Work task.
Copy every line of the material below character for character, but leave the pictures out of your copy.

Data records.

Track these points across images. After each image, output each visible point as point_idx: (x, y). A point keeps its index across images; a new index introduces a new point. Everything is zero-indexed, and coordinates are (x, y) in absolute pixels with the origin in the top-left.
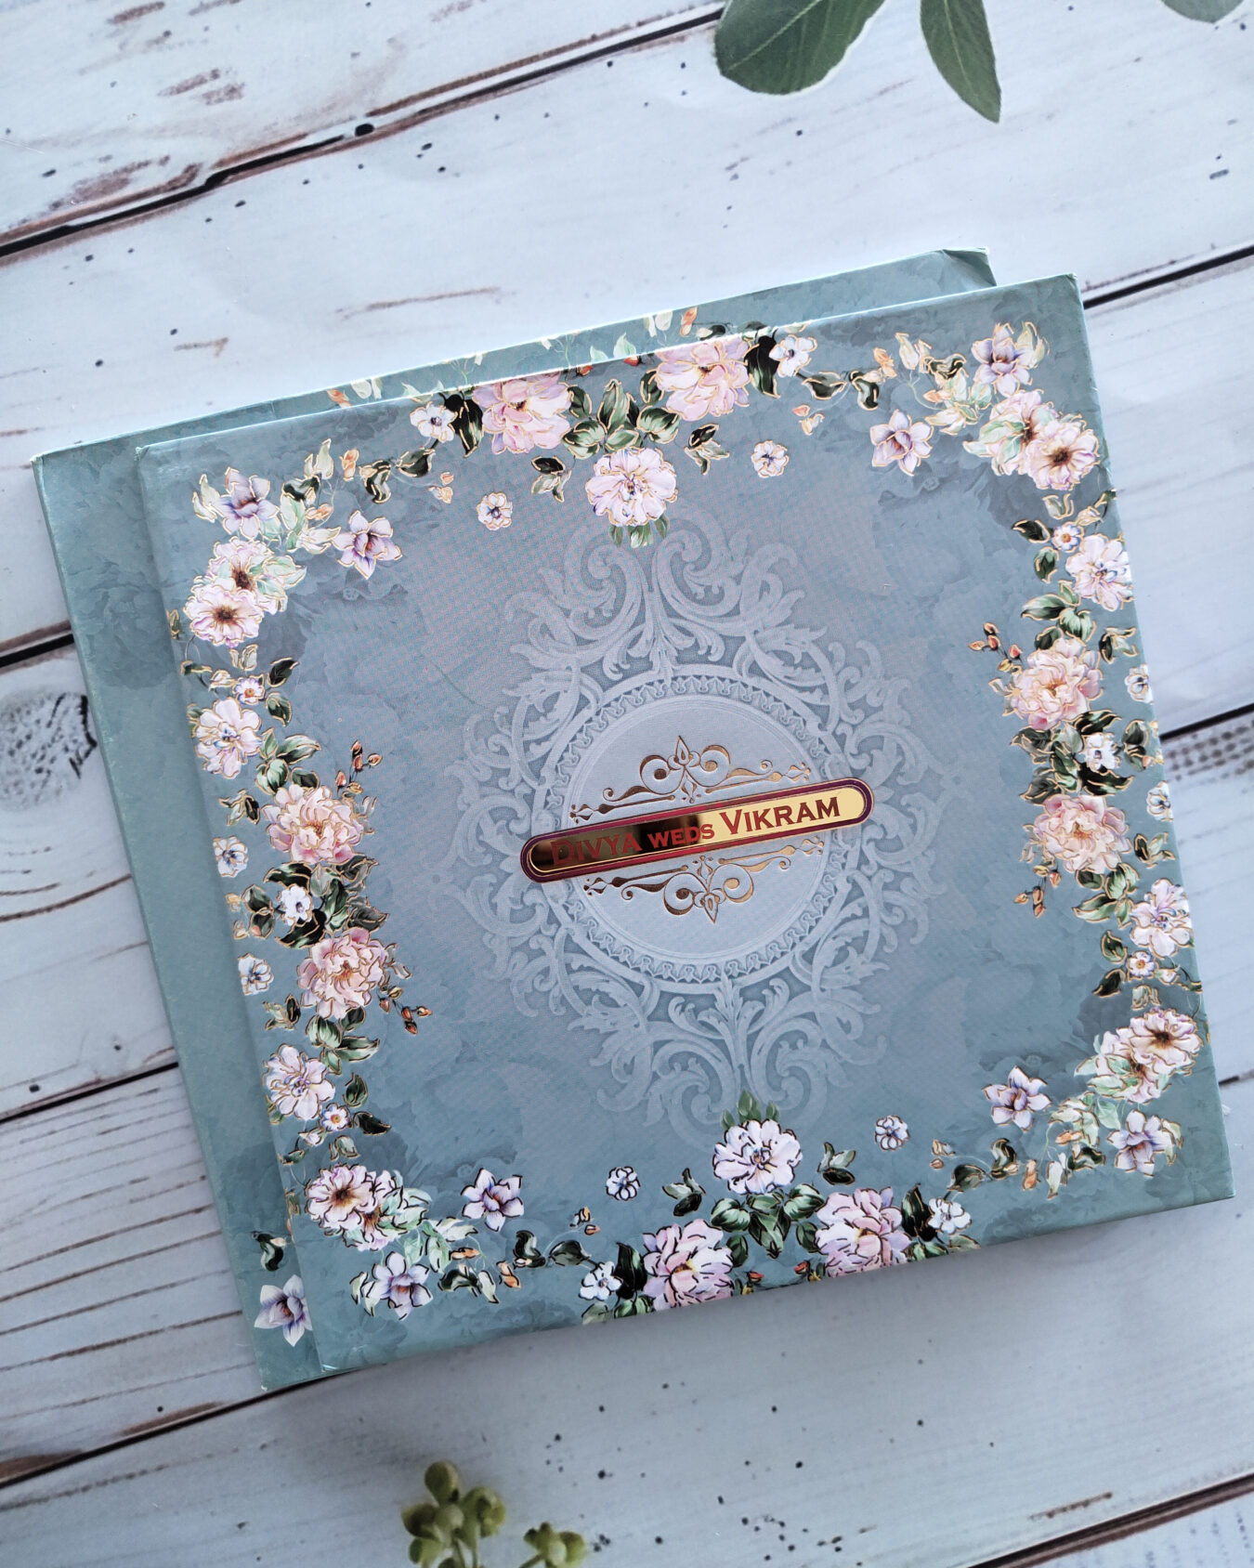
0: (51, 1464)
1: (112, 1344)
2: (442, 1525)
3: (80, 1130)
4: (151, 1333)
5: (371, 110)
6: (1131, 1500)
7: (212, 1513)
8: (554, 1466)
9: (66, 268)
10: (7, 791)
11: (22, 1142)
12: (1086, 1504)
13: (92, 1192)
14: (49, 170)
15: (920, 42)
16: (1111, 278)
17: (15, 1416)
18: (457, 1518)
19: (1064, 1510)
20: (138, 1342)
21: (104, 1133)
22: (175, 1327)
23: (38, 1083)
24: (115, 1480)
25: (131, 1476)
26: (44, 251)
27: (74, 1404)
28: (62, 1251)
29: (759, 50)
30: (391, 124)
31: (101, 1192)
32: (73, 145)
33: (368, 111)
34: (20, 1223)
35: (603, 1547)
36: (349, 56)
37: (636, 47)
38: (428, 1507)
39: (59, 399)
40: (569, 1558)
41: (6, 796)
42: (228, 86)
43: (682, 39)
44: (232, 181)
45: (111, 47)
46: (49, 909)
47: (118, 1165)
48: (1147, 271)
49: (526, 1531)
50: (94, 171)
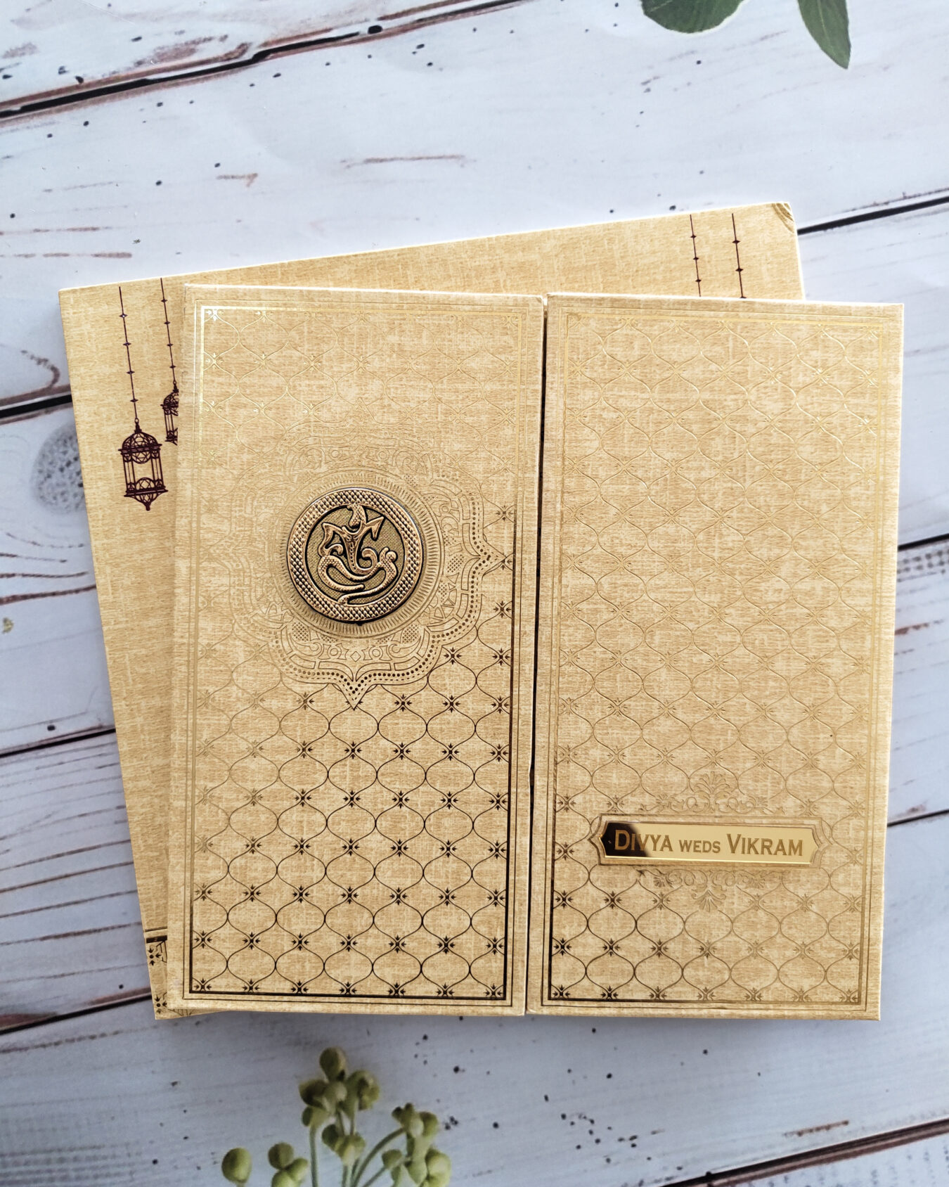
0: (33, 1021)
1: (89, 932)
2: (330, 1098)
3: (83, 764)
4: (120, 927)
5: (382, 16)
6: (863, 1128)
7: (153, 1072)
8: (421, 1060)
9: (142, 110)
10: (55, 498)
11: (38, 768)
12: (828, 1128)
13: (87, 812)
14: (136, 37)
15: (794, 5)
16: (922, 192)
17: (8, 982)
18: (341, 1093)
19: (811, 1131)
20: (111, 932)
21: (100, 767)
23: (54, 724)
24: (80, 1039)
25: (93, 1037)
26: (126, 97)
27: (55, 977)
28: (58, 856)
30: (397, 27)
31: (94, 813)
32: (156, 20)
33: (379, 16)
34: (29, 831)
35: (452, 1126)
38: (321, 1082)
39: (126, 207)
40: (425, 1133)
41: (54, 502)
44: (273, 58)
46: (77, 591)
47: (109, 793)
49: (393, 1108)
50: (170, 41)
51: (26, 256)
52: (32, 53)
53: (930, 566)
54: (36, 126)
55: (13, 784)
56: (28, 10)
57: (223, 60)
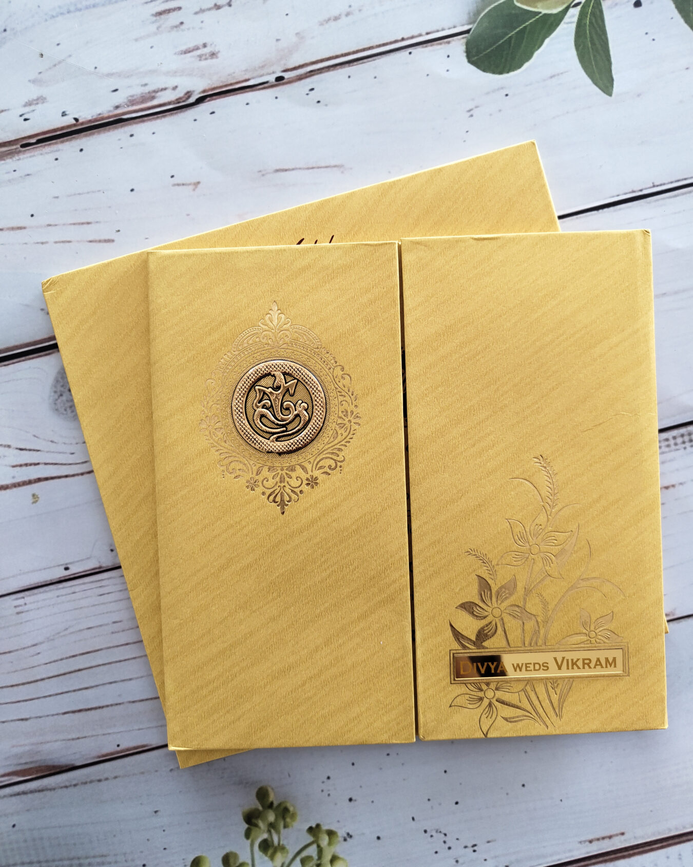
0: (58, 770)
1: (95, 708)
2: (263, 821)
3: (89, 593)
4: (117, 704)
5: (284, 69)
6: (635, 837)
7: (141, 804)
8: (326, 793)
9: (119, 140)
10: (65, 410)
11: (58, 597)
12: (610, 837)
13: (92, 626)
14: (114, 89)
15: (573, 53)
16: (666, 182)
17: (42, 743)
18: (271, 817)
19: (598, 839)
20: (110, 709)
21: (101, 595)
22: (130, 702)
23: (69, 566)
24: (91, 782)
25: (100, 781)
26: (109, 131)
27: (73, 739)
28: (74, 656)
29: (488, 51)
30: (295, 77)
31: (97, 627)
32: (128, 77)
33: (283, 69)
34: (53, 640)
35: (348, 839)
36: (275, 40)
37: (425, 45)
38: (257, 810)
39: (110, 207)
40: (330, 844)
41: (65, 412)
42: (211, 52)
43: (449, 43)
44: (209, 101)
45: (153, 28)
46: (82, 474)
47: (107, 613)
48: (685, 179)
49: (307, 827)
50: (138, 91)
51: (42, 243)
52: (43, 103)
53: (676, 444)
54: (46, 153)
55: (42, 607)
56: (40, 73)
57: (174, 104)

Output for this task.
Track these points across images. After each image, output each visible point as point_idx: (x, y). A point keeps its index across images; a new index introduces a new point. Everything is zero-indexed, and coordinates are (x, y) in absolute pixels with the origin in the top-left.
0: (51, 1464)
1: (112, 1344)
2: (442, 1525)
3: (80, 1130)
4: (151, 1333)
5: (371, 110)
6: (1131, 1500)
7: (212, 1513)
8: (554, 1466)
9: (66, 268)
10: (7, 791)
11: (22, 1142)
12: (1086, 1504)
13: (92, 1192)
14: (49, 170)
15: (920, 42)
16: (1111, 278)
17: (15, 1416)
18: (457, 1518)
19: (1064, 1510)
20: (138, 1342)
21: (104, 1133)
22: (175, 1327)
23: (38, 1083)
24: (115, 1480)
25: (131, 1476)
26: (44, 251)
27: (74, 1404)
28: (62, 1251)
29: (759, 50)
30: (391, 124)
31: (101, 1192)
32: (73, 145)
33: (368, 111)
34: (20, 1223)
35: (603, 1547)
36: (349, 56)
37: (636, 47)
38: (428, 1507)
39: (59, 399)
40: (569, 1558)
41: (6, 796)
42: (228, 86)
43: (682, 39)
44: (232, 181)
45: (111, 47)
46: (49, 909)
47: (118, 1165)
48: (1147, 271)
49: (526, 1531)
50: (94, 171)
0: (33, 1021)
1: (89, 932)
2: (330, 1098)
3: (83, 764)
4: (120, 927)
5: (382, 16)
6: (863, 1128)
7: (153, 1072)
8: (421, 1060)
9: (142, 110)
10: (55, 498)
11: (38, 768)
12: (828, 1128)
13: (87, 812)
14: (136, 37)
15: (794, 5)
16: (922, 192)
17: (8, 982)
18: (341, 1093)
19: (811, 1131)
20: (111, 932)
21: (100, 767)
23: (54, 724)
24: (80, 1039)
25: (93, 1037)
26: (126, 97)
27: (55, 977)
28: (58, 856)
30: (397, 27)
31: (94, 813)
32: (156, 20)
33: (379, 16)
34: (29, 831)
35: (452, 1126)
38: (321, 1082)
39: (126, 207)
40: (425, 1133)
41: (54, 502)
44: (273, 58)
46: (77, 591)
47: (109, 793)
49: (393, 1108)
50: (170, 41)
51: (26, 256)
52: (32, 53)
53: (930, 566)
54: (36, 126)
55: (13, 784)
56: (28, 10)
57: (223, 60)
0: (58, 770)
1: (95, 708)
2: (263, 821)
3: (89, 593)
4: (117, 704)
5: (284, 69)
6: (635, 837)
7: (141, 804)
8: (326, 793)
9: (119, 140)
10: (65, 410)
11: (58, 597)
12: (610, 837)
13: (92, 626)
14: (114, 89)
15: (573, 53)
16: (666, 182)
17: (42, 743)
18: (271, 817)
19: (598, 839)
20: (110, 709)
21: (101, 595)
22: (130, 702)
23: (69, 566)
24: (91, 782)
25: (100, 781)
26: (109, 131)
27: (73, 739)
28: (74, 656)
29: (488, 51)
30: (295, 77)
31: (97, 627)
32: (128, 77)
33: (283, 69)
34: (53, 640)
35: (348, 839)
36: (275, 40)
37: (425, 45)
38: (257, 810)
39: (110, 207)
40: (330, 844)
41: (65, 412)
42: (211, 52)
43: (449, 43)
44: (209, 101)
45: (153, 28)
46: (82, 474)
47: (107, 613)
48: (685, 179)
49: (307, 827)
50: (138, 91)
51: (42, 243)
52: (43, 103)
53: (676, 444)
54: (46, 153)
55: (42, 607)
56: (40, 73)
57: (174, 104)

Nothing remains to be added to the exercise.